=== TASK PROMPT ===
What lines below include the word "produkt"? Copy each one.

(RECORD EXCERPTS)

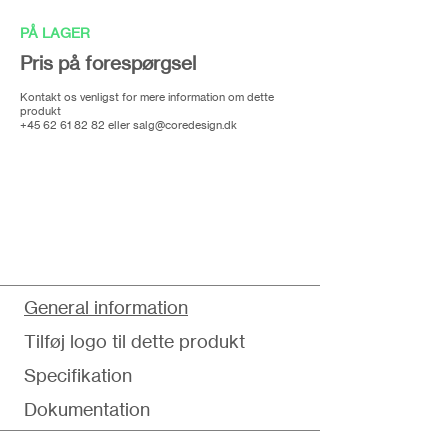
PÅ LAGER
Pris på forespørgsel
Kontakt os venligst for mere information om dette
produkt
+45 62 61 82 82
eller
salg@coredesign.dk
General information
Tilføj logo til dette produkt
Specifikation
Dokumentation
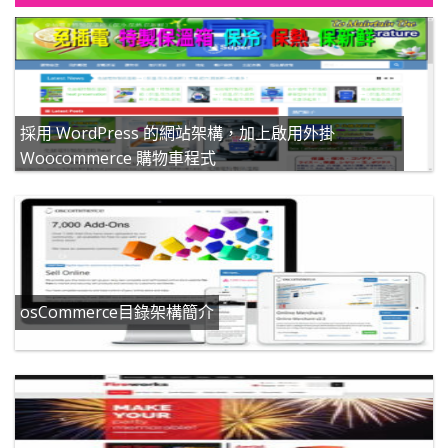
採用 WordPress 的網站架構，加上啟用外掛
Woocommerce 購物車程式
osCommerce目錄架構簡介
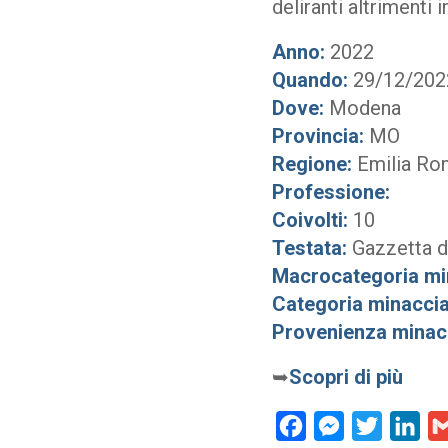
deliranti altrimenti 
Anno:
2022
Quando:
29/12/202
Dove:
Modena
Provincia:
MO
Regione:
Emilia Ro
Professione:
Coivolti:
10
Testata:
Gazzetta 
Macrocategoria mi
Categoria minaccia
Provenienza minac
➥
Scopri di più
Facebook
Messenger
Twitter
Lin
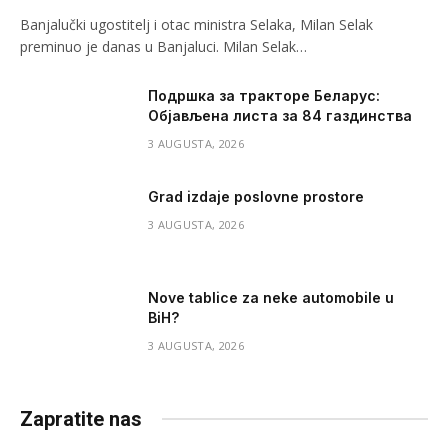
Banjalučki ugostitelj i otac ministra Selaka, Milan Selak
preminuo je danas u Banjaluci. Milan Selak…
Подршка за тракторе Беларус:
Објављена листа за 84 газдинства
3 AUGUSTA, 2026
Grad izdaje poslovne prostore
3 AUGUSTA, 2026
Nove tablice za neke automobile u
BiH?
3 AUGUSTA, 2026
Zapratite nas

(End RECORD EXCERPTS)

=== ANSWER FOR THE TASK ===
produkt
Tilføj logo til dette produkt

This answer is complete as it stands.